Indique si cada afirmación coincide con el texto sobre la crisis de los partidos: (a) la aprobación de los partidos en las encuestas oscila entre 15 y 20 por ciento; (b) el texto sostiene que las ideologías desaparecieron para siempre; (c) la crisis de los partidos se limita a la República Dominicana. Responda sí o no y cite las palabras del texto que lo deciden.

Texto de estudio:
════════

Con mucha frecuencia y en todos los sectores de la sociedad dominicana se escucha el lamento sobre la pobreza, la incapacidad y falta de propuestas de los partidos dominicanos de oposición. En unos por interesada conveniencia, en otros por complicidad y también por ignorancia. Muchos porque quisieran otro resultado de la actividad política.
La frustración es tan extendida que los partidos figuran entre las instituciones públicas de menor credibilidad en el país, con aprobación fluctuante entre 15 y 20 por ciento en las encuestas nacionales de las firmas Gallup, Penn o Asisa, o en las internacionales como Barómetro de las Américas o Latinobarómetro.
En realidad la crisis de los partidos es hoy universal, incluyendo a los viejos templos políticos europeos, socialistas, socialdemócratas, democristiano, y comunistas, tan malparados que muchos creen que las ideologías desaparecieron para siempre, un craso error, demostrado por el resurgimiento de los nazi fascistas. La crisis de los dos grandes partidos norteamericanos no hay que demostrarla, que para eso está ahí Donald Trump.

════════

[Entradas de datos guardadas]
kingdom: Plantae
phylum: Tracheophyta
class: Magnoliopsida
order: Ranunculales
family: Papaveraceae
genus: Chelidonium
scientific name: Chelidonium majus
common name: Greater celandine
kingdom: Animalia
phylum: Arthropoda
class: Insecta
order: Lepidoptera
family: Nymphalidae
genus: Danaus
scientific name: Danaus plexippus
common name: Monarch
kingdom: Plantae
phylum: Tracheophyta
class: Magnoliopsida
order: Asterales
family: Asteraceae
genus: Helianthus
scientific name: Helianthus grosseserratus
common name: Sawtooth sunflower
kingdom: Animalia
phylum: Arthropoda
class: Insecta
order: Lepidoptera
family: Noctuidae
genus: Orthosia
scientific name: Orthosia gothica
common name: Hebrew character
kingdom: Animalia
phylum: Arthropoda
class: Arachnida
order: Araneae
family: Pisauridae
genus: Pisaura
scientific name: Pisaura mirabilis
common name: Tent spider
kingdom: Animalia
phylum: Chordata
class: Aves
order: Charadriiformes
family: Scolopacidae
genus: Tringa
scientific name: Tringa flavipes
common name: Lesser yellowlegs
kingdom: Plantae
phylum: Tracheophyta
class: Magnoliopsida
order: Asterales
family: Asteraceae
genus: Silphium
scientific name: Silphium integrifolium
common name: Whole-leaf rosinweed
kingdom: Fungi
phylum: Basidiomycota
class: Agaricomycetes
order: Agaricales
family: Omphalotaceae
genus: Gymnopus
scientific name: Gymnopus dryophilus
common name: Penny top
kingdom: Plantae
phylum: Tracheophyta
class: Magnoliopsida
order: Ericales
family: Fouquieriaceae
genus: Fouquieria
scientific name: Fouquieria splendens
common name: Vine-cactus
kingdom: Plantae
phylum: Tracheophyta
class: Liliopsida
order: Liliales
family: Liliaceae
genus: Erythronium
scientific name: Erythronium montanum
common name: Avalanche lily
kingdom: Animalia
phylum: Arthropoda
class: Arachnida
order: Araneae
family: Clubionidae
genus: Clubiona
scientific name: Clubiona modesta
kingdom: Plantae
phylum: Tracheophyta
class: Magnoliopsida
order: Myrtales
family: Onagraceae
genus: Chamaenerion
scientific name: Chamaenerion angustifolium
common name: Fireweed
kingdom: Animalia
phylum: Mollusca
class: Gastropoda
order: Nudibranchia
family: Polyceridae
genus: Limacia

════════

Resultado del ejercicio:
(a) Sí: «con aprobación fluctuante entre 15 y 20 por ciento».
(b) No: «muchos creen que las ideologías desaparecieron para siempre, un craso error».
(c) No: «la crisis de los partidos es hoy universal».